Give again, word for word, the lines below from the one containing "phylum: Tracheophyta" through the last line of the rows, with both ends included. Leave the pictures out of your answer.

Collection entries
★ ★ ★ ★ ★ ★ ★

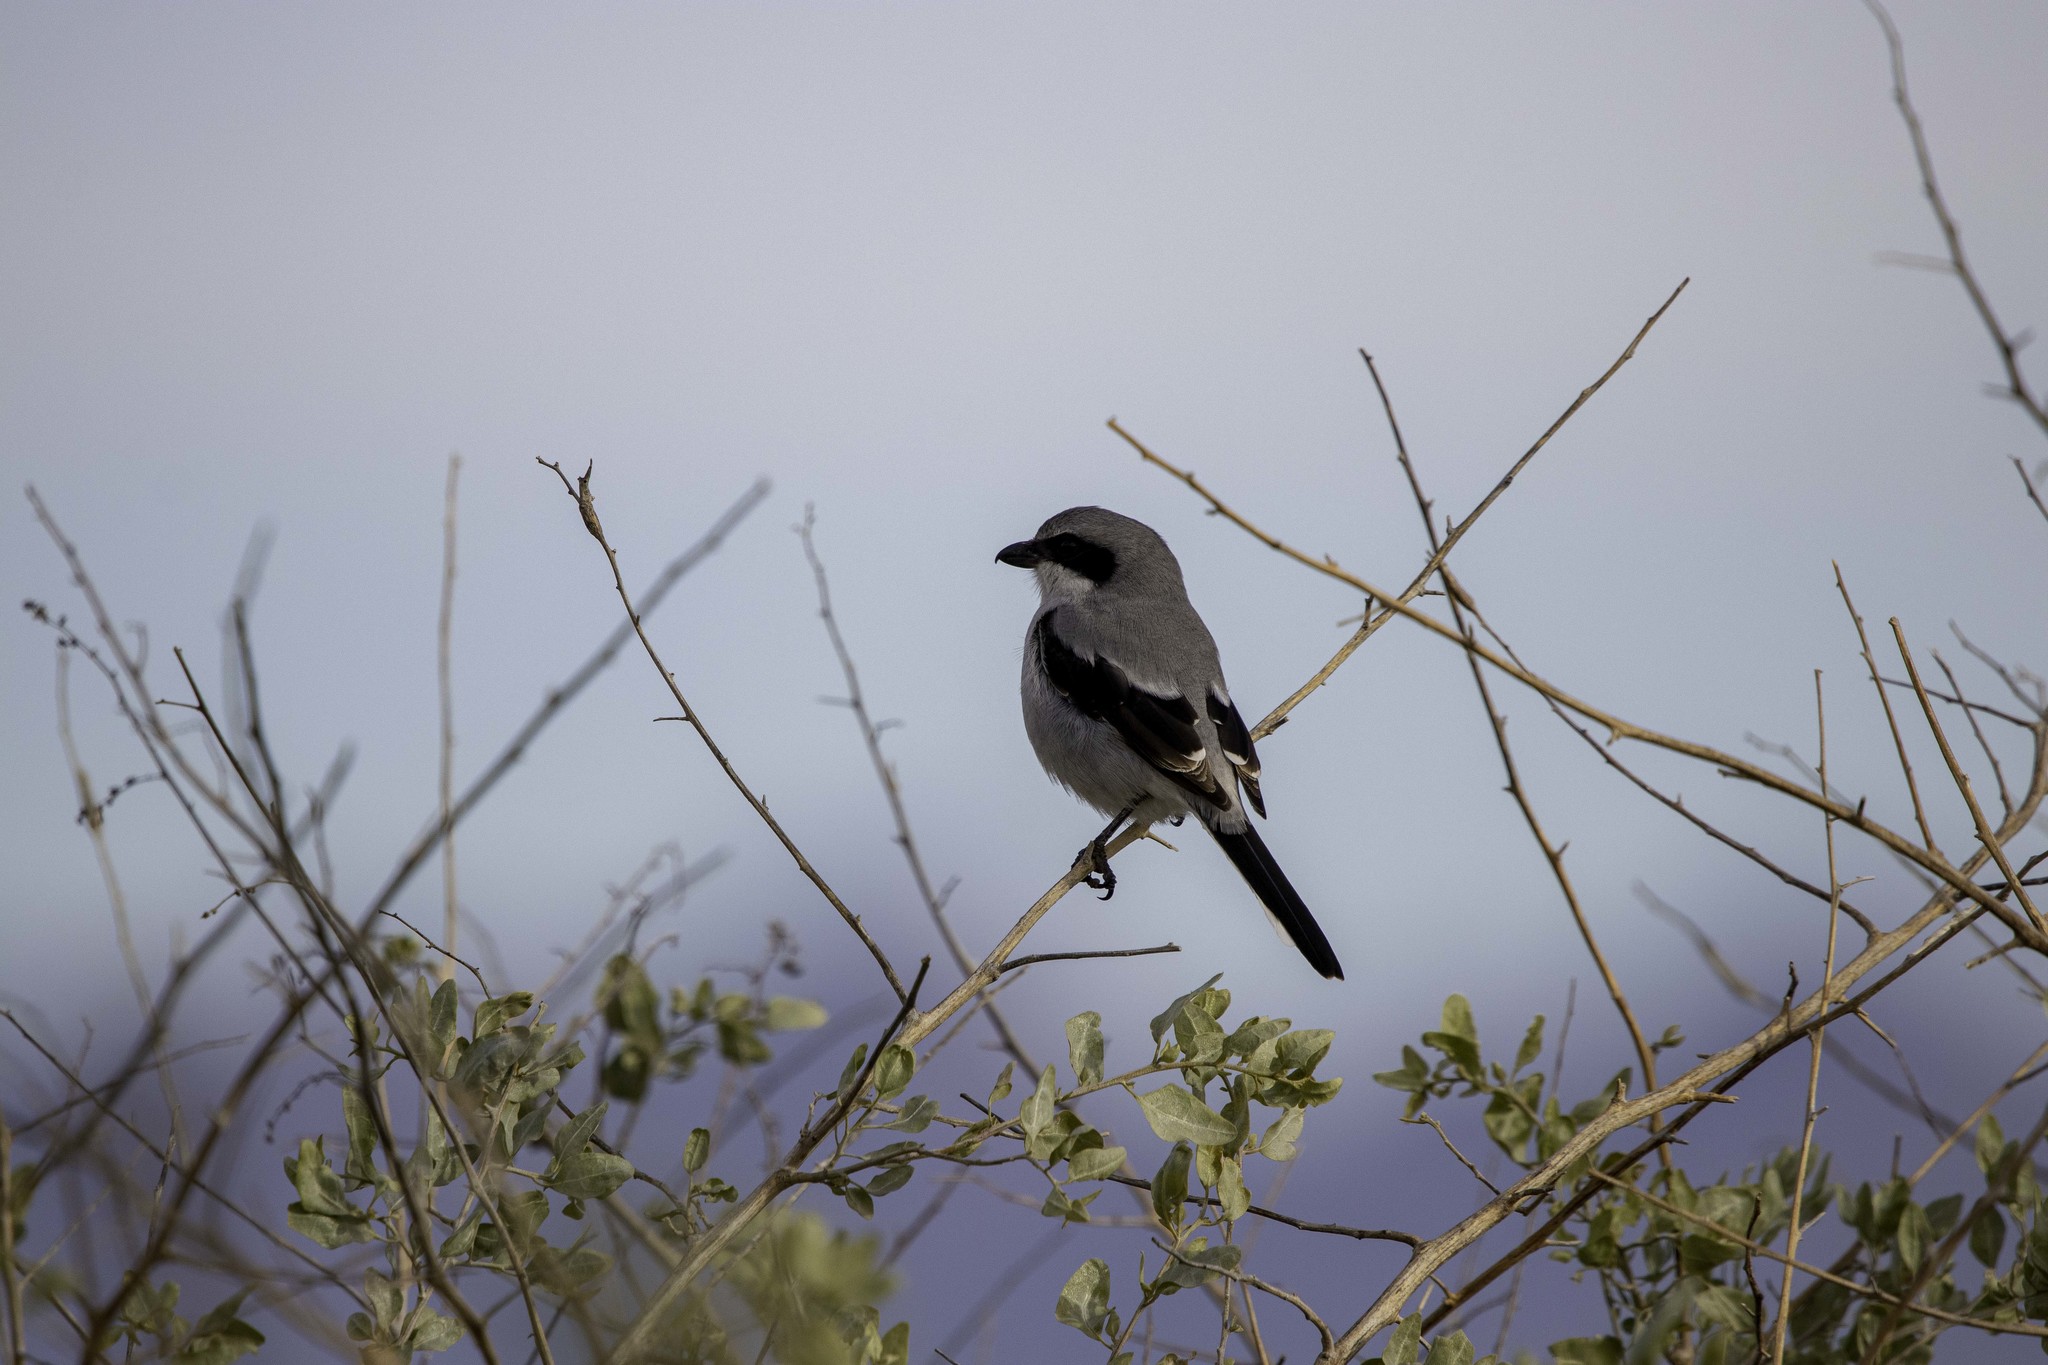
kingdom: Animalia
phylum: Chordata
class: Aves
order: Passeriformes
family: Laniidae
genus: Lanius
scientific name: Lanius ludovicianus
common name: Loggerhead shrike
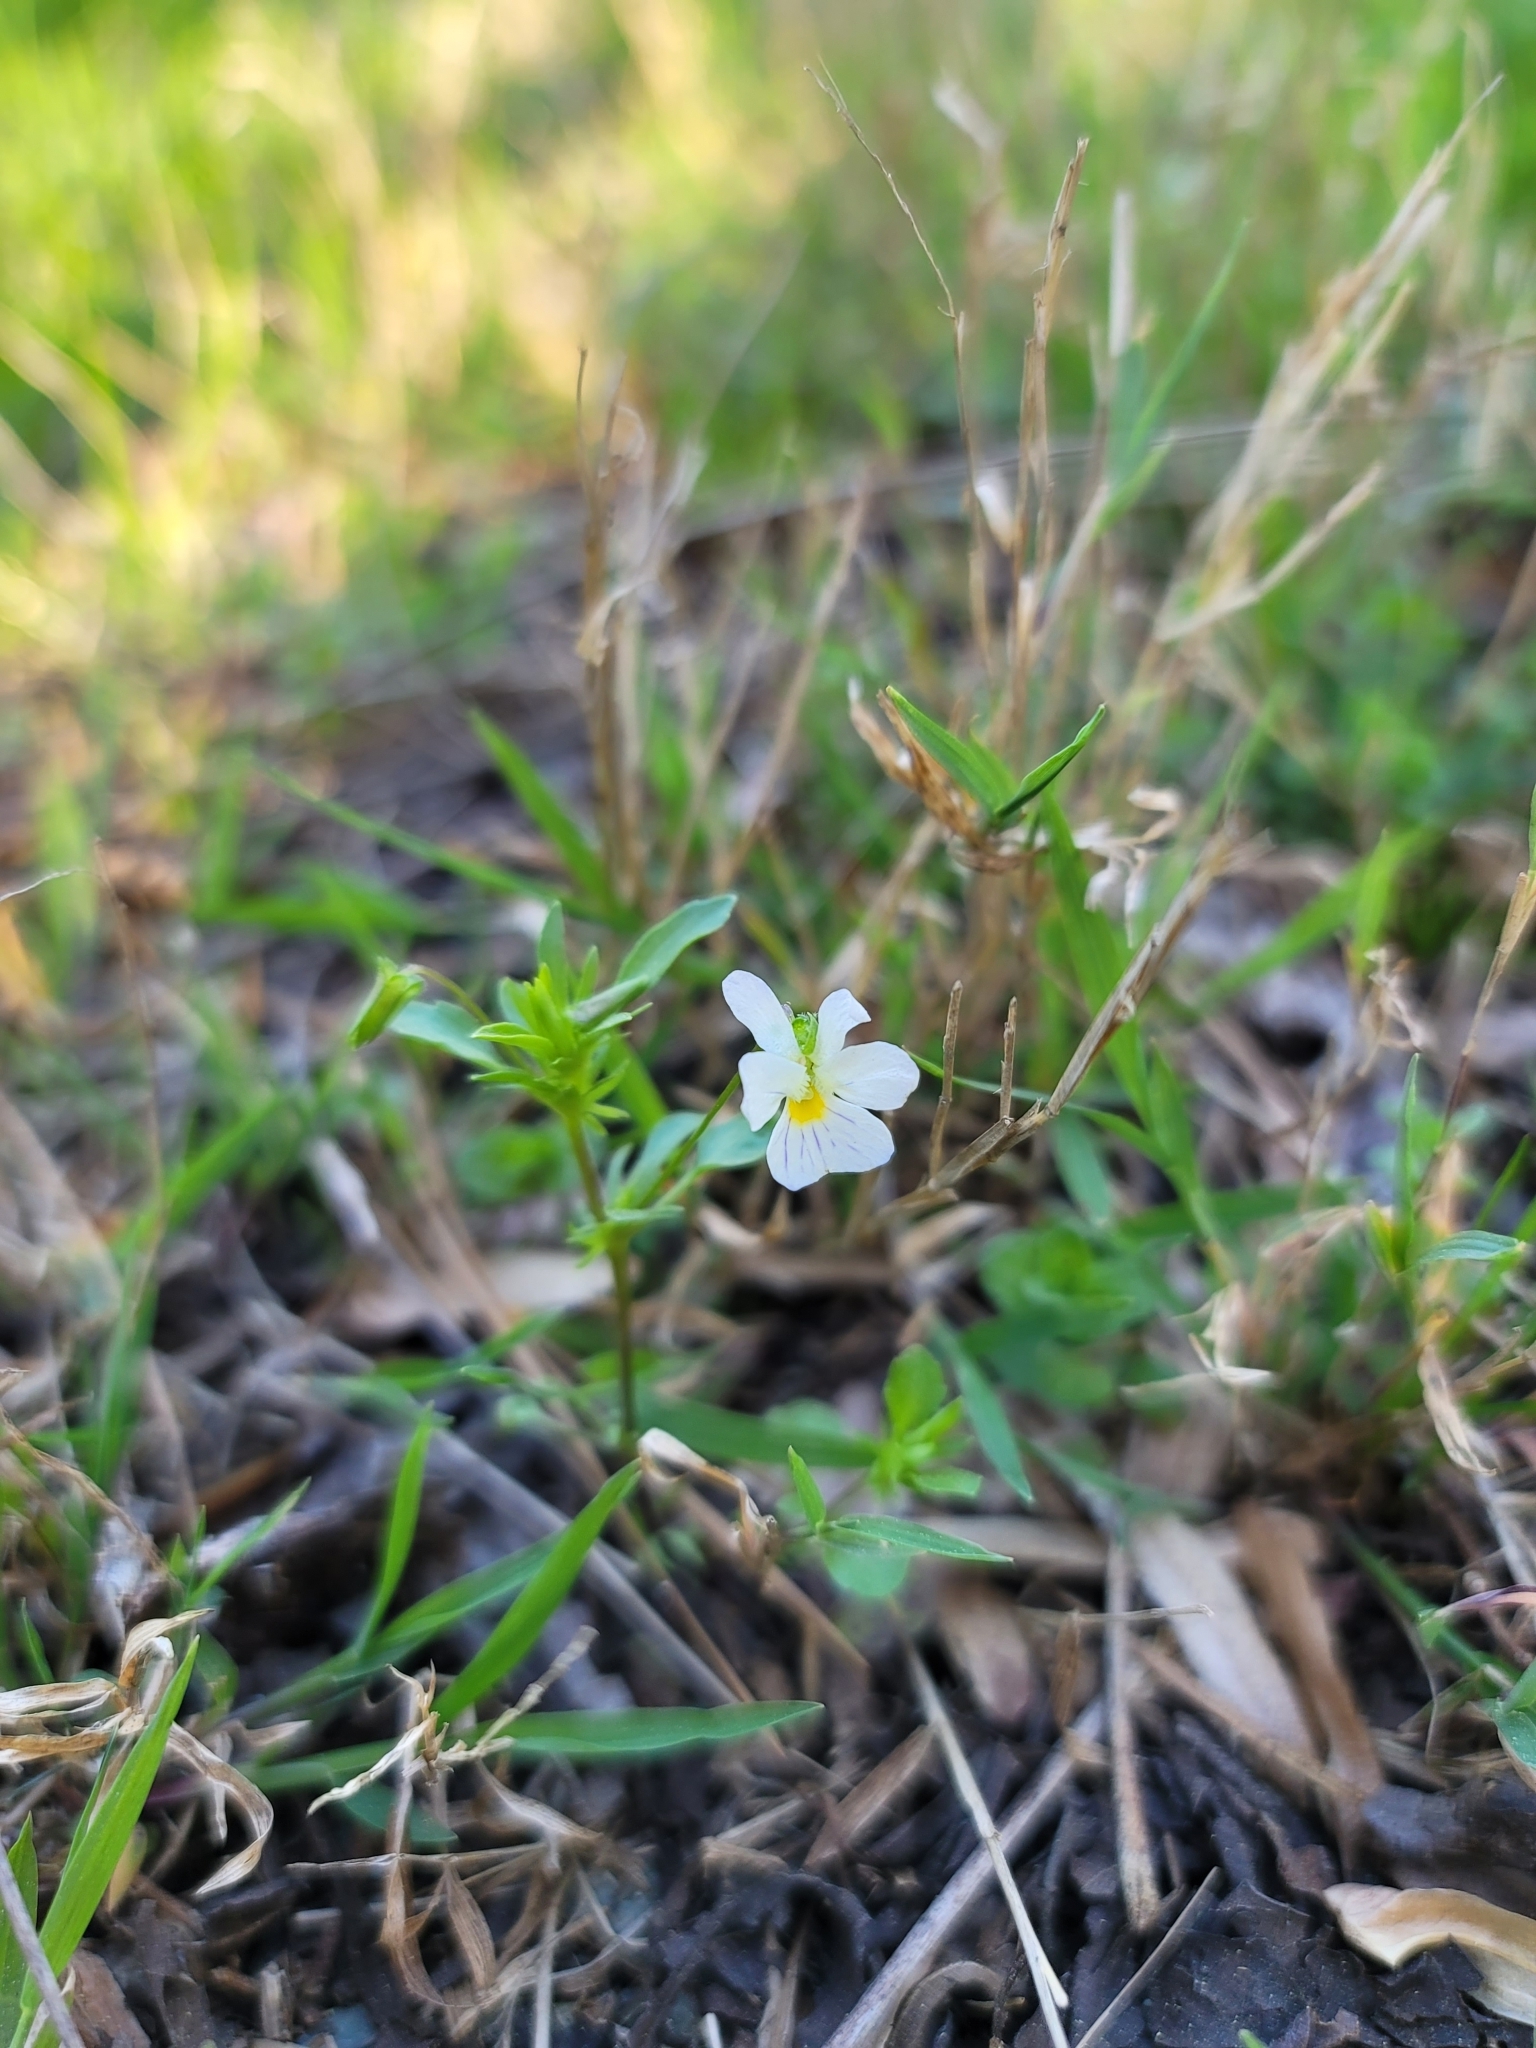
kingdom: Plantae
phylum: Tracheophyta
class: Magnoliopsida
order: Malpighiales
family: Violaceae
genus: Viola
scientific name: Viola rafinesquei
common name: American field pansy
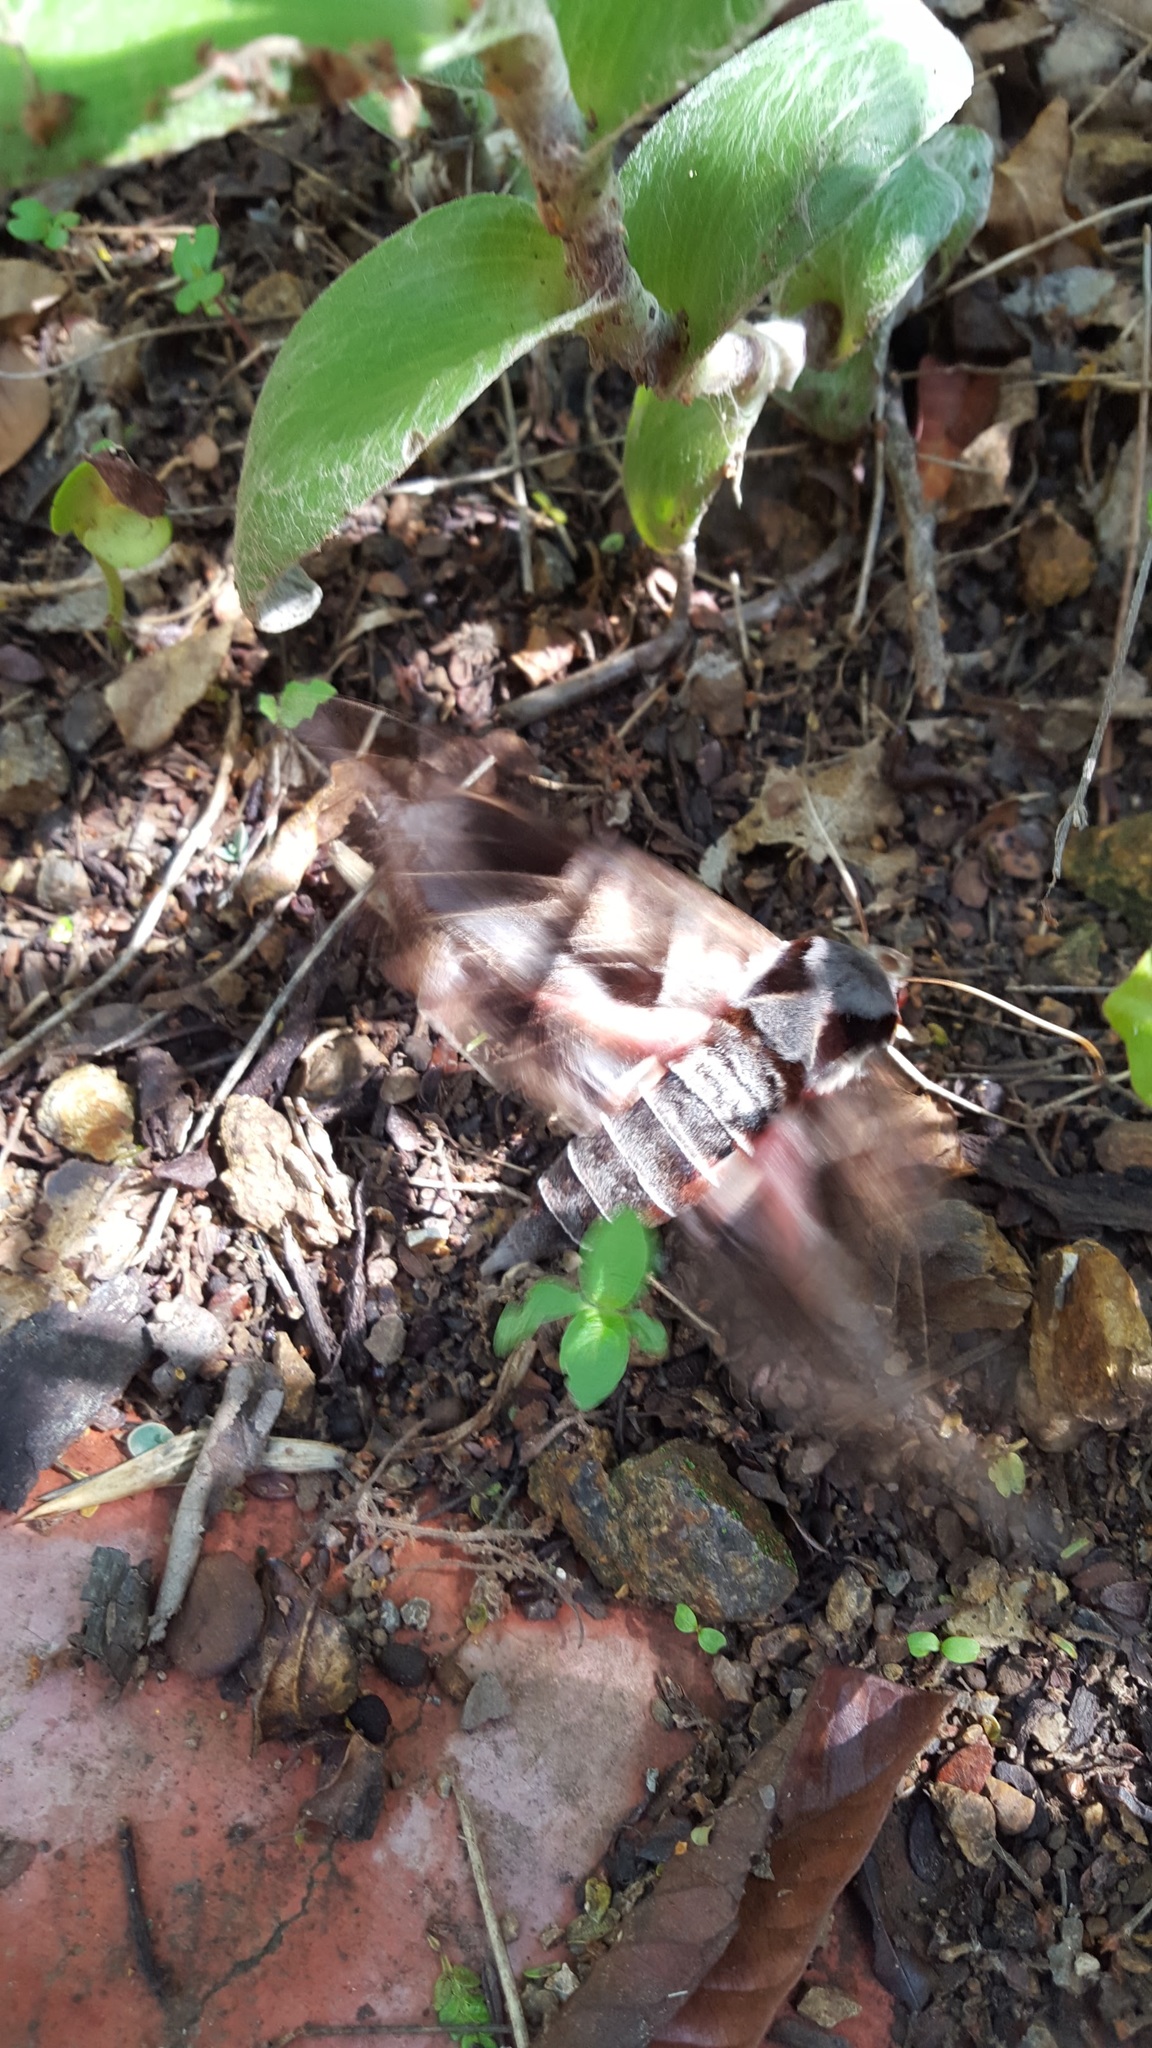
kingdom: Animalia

★ ★ ★ ★ ★ ★ ★

#### Written answer
phylum: Tracheophyta
class: Magnoliopsida
order: Malpighiales
family: Violaceae
genus: Viola
scientific name: Viola rafinesquei
common name: American field pansy
kingdom: Animalia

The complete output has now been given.